■ WORK REQUEST
Reproduce the lines starting at the one containing "Add a lens line after every image." and ending at the one containing "0.012682, 0.372975, 0.987142]]", both included, with no changes.

■ DATA FOR THIS EXERCISE

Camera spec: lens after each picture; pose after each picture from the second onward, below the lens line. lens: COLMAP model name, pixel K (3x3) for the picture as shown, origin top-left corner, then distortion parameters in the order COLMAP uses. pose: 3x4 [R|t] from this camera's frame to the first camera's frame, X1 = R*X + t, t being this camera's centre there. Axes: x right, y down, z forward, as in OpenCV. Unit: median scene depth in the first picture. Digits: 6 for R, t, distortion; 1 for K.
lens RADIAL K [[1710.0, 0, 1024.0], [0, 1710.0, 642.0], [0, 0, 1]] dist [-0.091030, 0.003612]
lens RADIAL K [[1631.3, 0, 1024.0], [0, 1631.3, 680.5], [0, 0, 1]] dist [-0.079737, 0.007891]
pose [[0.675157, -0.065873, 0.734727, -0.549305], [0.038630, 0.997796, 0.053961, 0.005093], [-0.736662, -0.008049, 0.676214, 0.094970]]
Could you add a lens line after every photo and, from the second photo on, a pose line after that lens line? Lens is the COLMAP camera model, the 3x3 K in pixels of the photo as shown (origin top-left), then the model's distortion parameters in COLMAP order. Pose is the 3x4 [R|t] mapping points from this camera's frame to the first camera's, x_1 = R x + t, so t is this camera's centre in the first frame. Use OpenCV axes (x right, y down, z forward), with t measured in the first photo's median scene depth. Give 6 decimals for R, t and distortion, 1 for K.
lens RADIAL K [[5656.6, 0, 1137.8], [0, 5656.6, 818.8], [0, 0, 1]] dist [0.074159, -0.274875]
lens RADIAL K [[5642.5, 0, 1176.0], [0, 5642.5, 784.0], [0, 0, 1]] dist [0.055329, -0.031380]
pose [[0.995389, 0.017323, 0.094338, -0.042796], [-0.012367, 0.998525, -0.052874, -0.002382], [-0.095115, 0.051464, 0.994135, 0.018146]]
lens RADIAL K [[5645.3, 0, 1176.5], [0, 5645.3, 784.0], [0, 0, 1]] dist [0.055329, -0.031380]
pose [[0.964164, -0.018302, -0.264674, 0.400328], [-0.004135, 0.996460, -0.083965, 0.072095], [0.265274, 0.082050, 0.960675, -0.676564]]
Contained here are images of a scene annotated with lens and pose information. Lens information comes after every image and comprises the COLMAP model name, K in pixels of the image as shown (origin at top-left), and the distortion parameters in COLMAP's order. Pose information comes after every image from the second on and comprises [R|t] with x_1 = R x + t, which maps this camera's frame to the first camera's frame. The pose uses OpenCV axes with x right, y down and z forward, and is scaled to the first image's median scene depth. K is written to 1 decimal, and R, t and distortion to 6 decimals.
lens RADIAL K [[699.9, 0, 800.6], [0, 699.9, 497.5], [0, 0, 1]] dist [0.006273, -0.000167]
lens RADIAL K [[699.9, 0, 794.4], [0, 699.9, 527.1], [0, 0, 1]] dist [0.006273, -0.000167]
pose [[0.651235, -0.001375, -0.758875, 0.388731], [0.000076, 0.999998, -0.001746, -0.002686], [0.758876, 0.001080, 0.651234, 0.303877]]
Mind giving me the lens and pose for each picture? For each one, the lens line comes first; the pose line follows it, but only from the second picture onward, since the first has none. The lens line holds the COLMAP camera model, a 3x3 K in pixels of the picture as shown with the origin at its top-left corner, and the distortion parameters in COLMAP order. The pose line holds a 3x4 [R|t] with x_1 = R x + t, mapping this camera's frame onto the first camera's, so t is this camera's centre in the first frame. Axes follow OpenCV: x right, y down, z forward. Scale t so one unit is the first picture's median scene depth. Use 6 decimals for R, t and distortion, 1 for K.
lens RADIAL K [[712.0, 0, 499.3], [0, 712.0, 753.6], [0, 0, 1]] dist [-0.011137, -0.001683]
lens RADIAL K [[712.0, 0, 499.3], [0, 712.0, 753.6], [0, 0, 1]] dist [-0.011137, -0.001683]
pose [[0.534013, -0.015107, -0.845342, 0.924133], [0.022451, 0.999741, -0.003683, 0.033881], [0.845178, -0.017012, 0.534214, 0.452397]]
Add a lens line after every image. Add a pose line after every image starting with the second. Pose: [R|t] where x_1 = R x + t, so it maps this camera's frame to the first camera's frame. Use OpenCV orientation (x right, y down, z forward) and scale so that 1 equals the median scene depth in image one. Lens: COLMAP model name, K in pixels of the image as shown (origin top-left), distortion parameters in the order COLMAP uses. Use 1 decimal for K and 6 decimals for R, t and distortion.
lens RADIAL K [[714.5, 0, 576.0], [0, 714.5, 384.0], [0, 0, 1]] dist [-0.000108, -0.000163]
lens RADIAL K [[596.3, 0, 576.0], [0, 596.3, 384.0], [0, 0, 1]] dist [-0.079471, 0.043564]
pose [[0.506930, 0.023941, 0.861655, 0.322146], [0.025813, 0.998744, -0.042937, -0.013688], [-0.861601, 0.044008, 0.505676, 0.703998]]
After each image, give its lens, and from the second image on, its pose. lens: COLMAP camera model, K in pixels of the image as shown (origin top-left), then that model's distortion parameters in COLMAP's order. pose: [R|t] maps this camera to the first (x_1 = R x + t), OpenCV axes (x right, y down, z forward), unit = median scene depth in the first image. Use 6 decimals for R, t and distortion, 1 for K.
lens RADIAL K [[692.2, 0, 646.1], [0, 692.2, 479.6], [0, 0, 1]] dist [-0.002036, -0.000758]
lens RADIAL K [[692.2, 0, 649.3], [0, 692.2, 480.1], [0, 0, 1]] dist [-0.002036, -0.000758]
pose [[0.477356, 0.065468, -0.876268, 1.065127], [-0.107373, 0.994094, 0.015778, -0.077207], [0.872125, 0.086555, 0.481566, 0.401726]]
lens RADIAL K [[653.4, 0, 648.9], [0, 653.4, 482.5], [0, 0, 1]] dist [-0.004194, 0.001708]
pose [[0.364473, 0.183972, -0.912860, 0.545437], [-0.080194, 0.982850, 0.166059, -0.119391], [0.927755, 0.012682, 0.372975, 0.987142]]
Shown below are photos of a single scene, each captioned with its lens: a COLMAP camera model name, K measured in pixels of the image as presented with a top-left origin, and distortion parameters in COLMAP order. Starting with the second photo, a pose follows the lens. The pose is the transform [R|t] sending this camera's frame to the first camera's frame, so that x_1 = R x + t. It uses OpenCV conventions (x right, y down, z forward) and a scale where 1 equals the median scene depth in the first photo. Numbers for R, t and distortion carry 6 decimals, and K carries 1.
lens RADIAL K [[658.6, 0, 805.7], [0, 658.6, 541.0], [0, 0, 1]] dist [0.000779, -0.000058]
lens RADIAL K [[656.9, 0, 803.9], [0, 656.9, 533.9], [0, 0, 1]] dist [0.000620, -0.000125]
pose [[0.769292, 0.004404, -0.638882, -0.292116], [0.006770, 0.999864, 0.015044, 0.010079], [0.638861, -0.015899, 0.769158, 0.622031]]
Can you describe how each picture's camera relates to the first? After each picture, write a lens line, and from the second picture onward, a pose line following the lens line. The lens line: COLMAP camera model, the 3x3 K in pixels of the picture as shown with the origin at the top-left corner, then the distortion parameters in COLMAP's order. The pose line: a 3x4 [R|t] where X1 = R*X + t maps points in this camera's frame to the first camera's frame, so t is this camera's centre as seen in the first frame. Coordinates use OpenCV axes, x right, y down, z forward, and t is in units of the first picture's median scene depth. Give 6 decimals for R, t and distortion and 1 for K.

■ THE COMPLETED TASK
Add a lens line after every image. Add a pose line after every image starting with the second. Pose: [R|t] where x_1 = R x + t, so it maps this camera's frame to the first camera's frame. Use OpenCV orientation (x right, y down, z forward) and scale so that 1 equals the median scene depth in image one. Lens: COLMAP model name, K in pixels of the image as shown (origin top-left), distortion parameters in the order COLMAP uses. Use 1 decimal for K and 6 decimals for R, t and distortion.
lens RADIAL K [[714.5, 0, 576.0], [0, 714.5, 384.0], [0, 0, 1]] dist [-0.000108, -0.000163]
lens RADIAL K [[596.3, 0, 576.0], [0, 596.3, 384.0], [0, 0, 1]] dist [-0.079471, 0.043564]
pose [[0.506930, 0.023941, 0.861655, 0.322146], [0.025813, 0.998744, -0.042937, -0.013688], [-0.861601, 0.044008, 0.505676, 0.703998]]
After each image, give its lens, and from the second image on, its pose. lens: COLMAP camera model, K in pixels of the image as shown (origin top-left), then that model's distortion parameters in COLMAP's order. pose: [R|t] maps this camera to the first (x_1 = R x + t), OpenCV axes (x right, y down, z forward), unit = median scene depth in the first image. Use 6 decimals for R, t and distortion, 1 for K.
lens RADIAL K [[692.2, 0, 646.1], [0, 692.2, 479.6], [0, 0, 1]] dist [-0.002036, -0.000758]
lens RADIAL K [[692.2, 0, 649.3], [0, 692.2, 480.1], [0, 0, 1]] dist [-0.002036, -0.000758]
pose [[0.477356, 0.065468, -0.876268, 1.065127], [-0.107373, 0.994094, 0.015778, -0.077207], [0.872125, 0.086555, 0.481566, 0.401726]]
lens RADIAL K [[653.4, 0, 648.9], [0, 653.4, 482.5], [0, 0, 1]] dist [-0.004194, 0.001708]
pose [[0.364473, 0.183972, -0.912860, 0.545437], [-0.080194, 0.982850, 0.166059, -0.119391], [0.927755, 0.012682, 0.372975, 0.987142]]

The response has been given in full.